« L’abandon des parcelles, comme le défaut de paiement des fermages, est une cause de résiliation du bail rural. Néanmoins, il n’existe pas dans le code rural de cause de résiliation de plein droit, ce qui signifie que même dans l’hypothèse d’un abandon, il faut faire acter les manquements du locataire par le tribunal paritaire des baux ruraux, lequel prononcera dans le même temps la résiliation du bail, s’il estime les manquements caractérisés en fait », explique Julien Dervillers, avocat en droit rural à Rennes.

C’est également le tribunal paritaire des baux ruraux qui condamnera le locataire négligent au paiement des arriérés de fermages. « Il faut donc sans délai saisir cette juridiction, en prenant le soin au préalable de faire acter le départ du locataire par un huissier de justice, précise l’avocat. Pareillement, il faudra sans attendre faire délivrer une mise en demeure d’avoir à payer les arriérés de fermages, étant précisé que ce courrier de mise en demeure doit respecter un formalisme exigeant. À défaut, cette mise en demeure ne pourrait être utilement invoquée à l’appui de la demande de résiliation. »

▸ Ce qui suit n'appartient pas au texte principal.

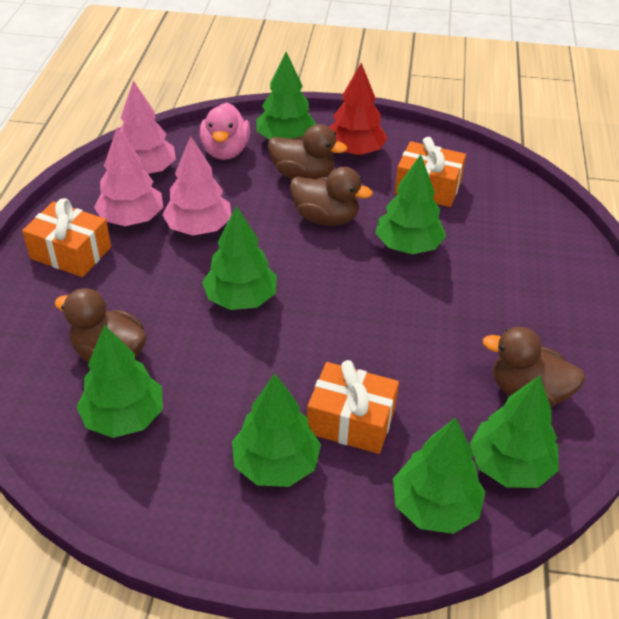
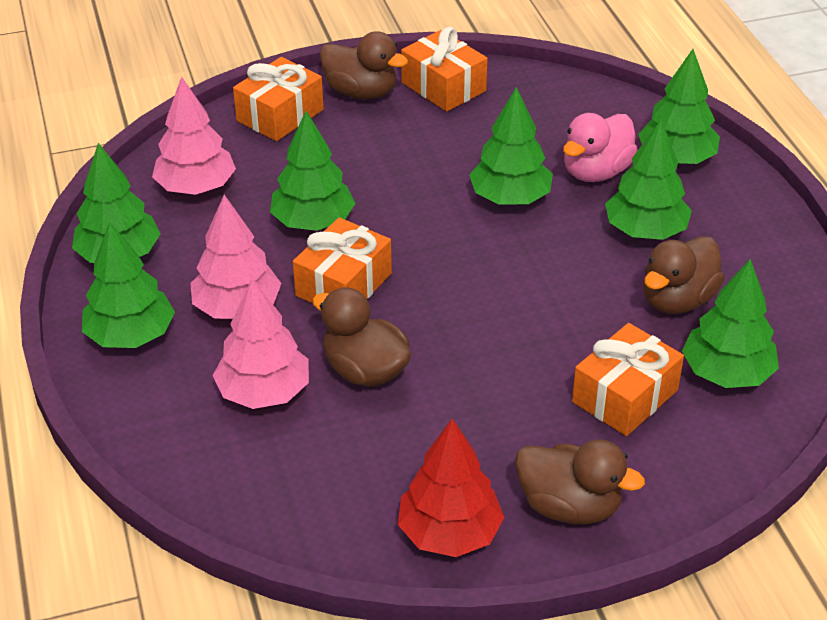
orange gift: 3 -> 4

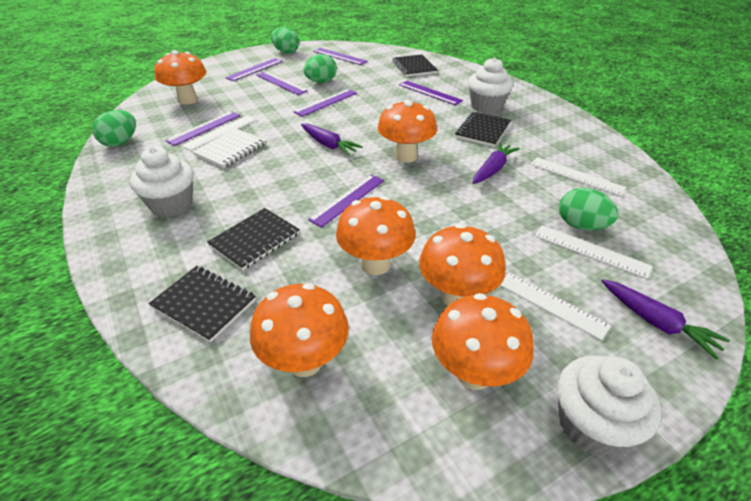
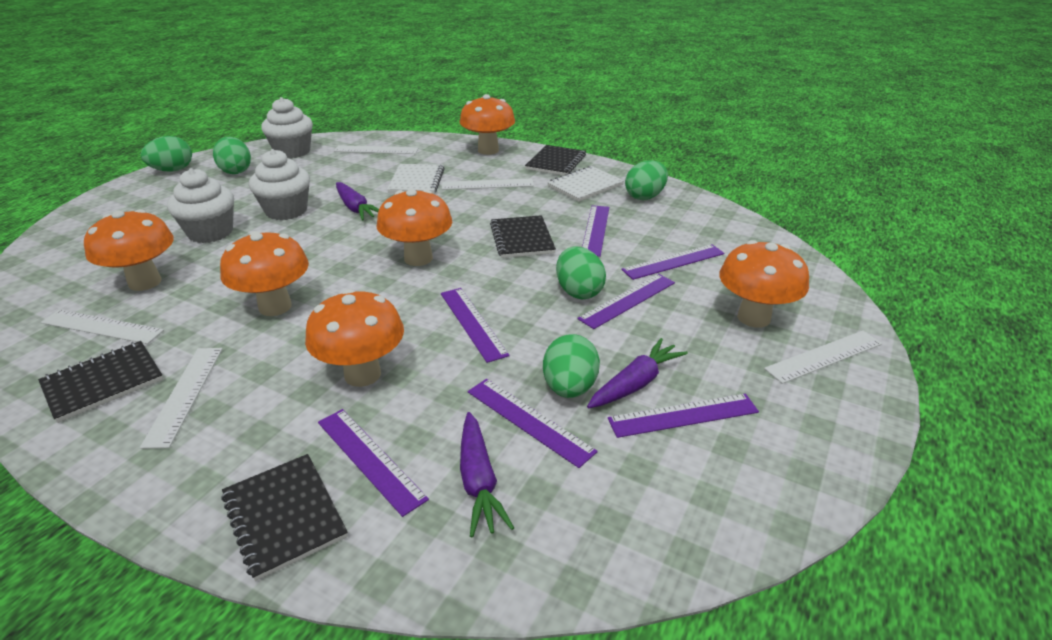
green egg: 4 -> 5
white notebook: 1 -> 2
white ruler: 4 -> 5

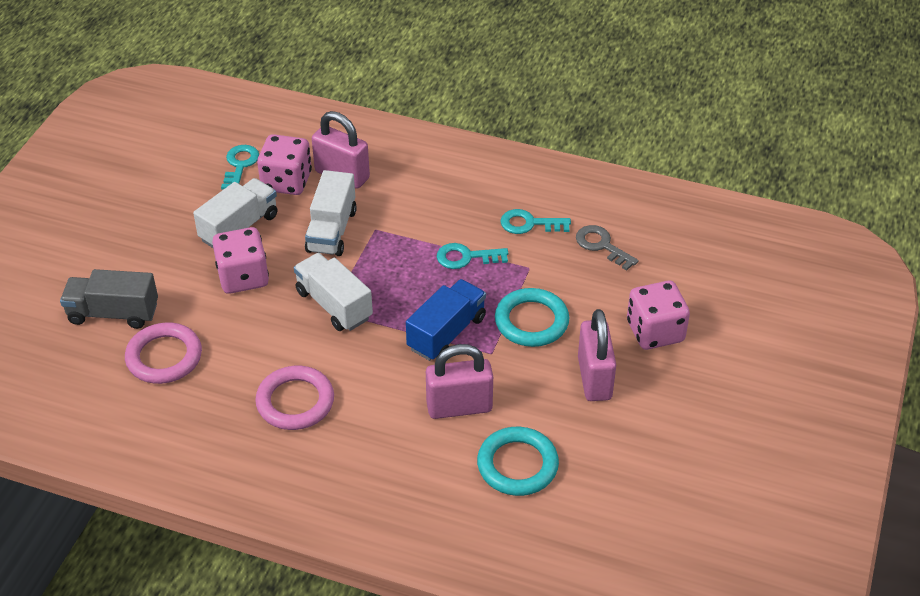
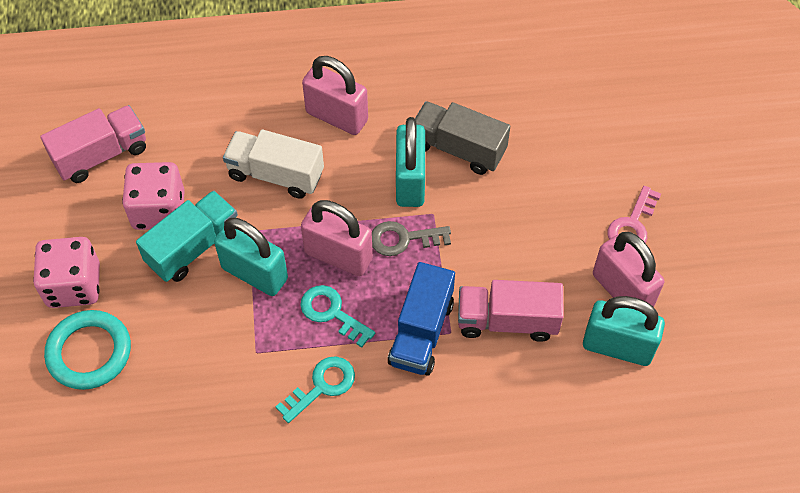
pink dice: 3 -> 2
pink key: 0 -> 1
pink ring: 2 -> 0
pink truck: 0 -> 2
turquoise key: 3 -> 2
turquoise padlock: 0 -> 3
turquoise ring: 2 -> 1
turquoise truck: 0 -> 1
white truck: 3 -> 1

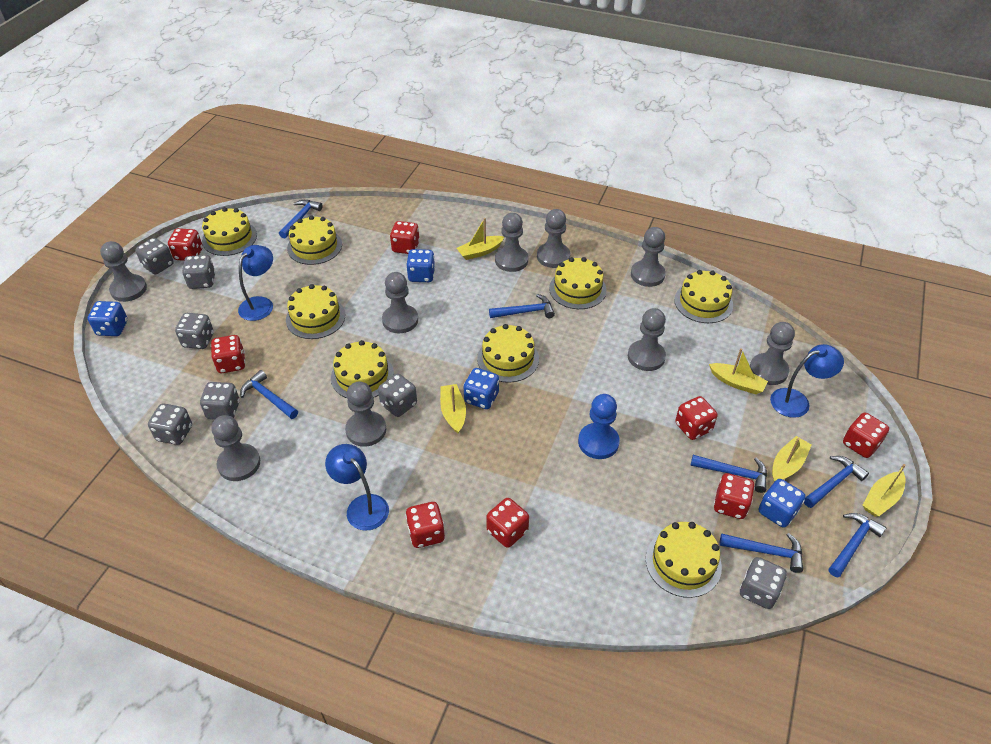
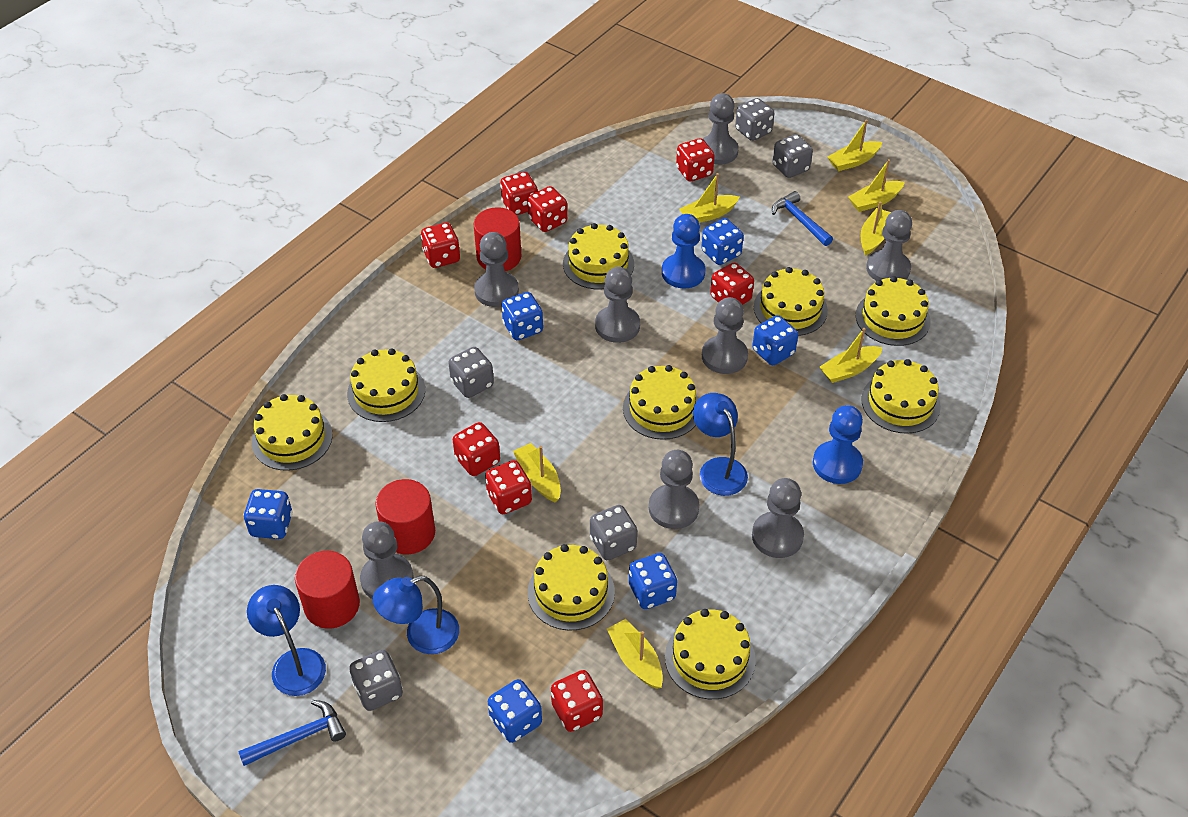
blue dice: 4 -> 6
blue hammer: 7 -> 2
blue pawn: 1 -> 2
grey dice: 7 -> 5
grey pawn: 9 -> 8
red cylinder: 0 -> 3
yellow boat: 5 -> 7
yellow cake: 8 -> 9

En vertu de l’article L.411-31 du code rural, les retards de paiement de fermage peuvent donner lieu à résiliation du bail dans les conditions suivantes : il faut deux défauts de paiement de tout ou partie du fermage ayant persistés plus de trois mois après mise en demeure. Si plusieurs échéances sont restées impayées, le bailleur peut adresser au fermier une mise en demeure unique portant sur les différents termes de loyer non réglés et demander la résiliation au bout de trois mois.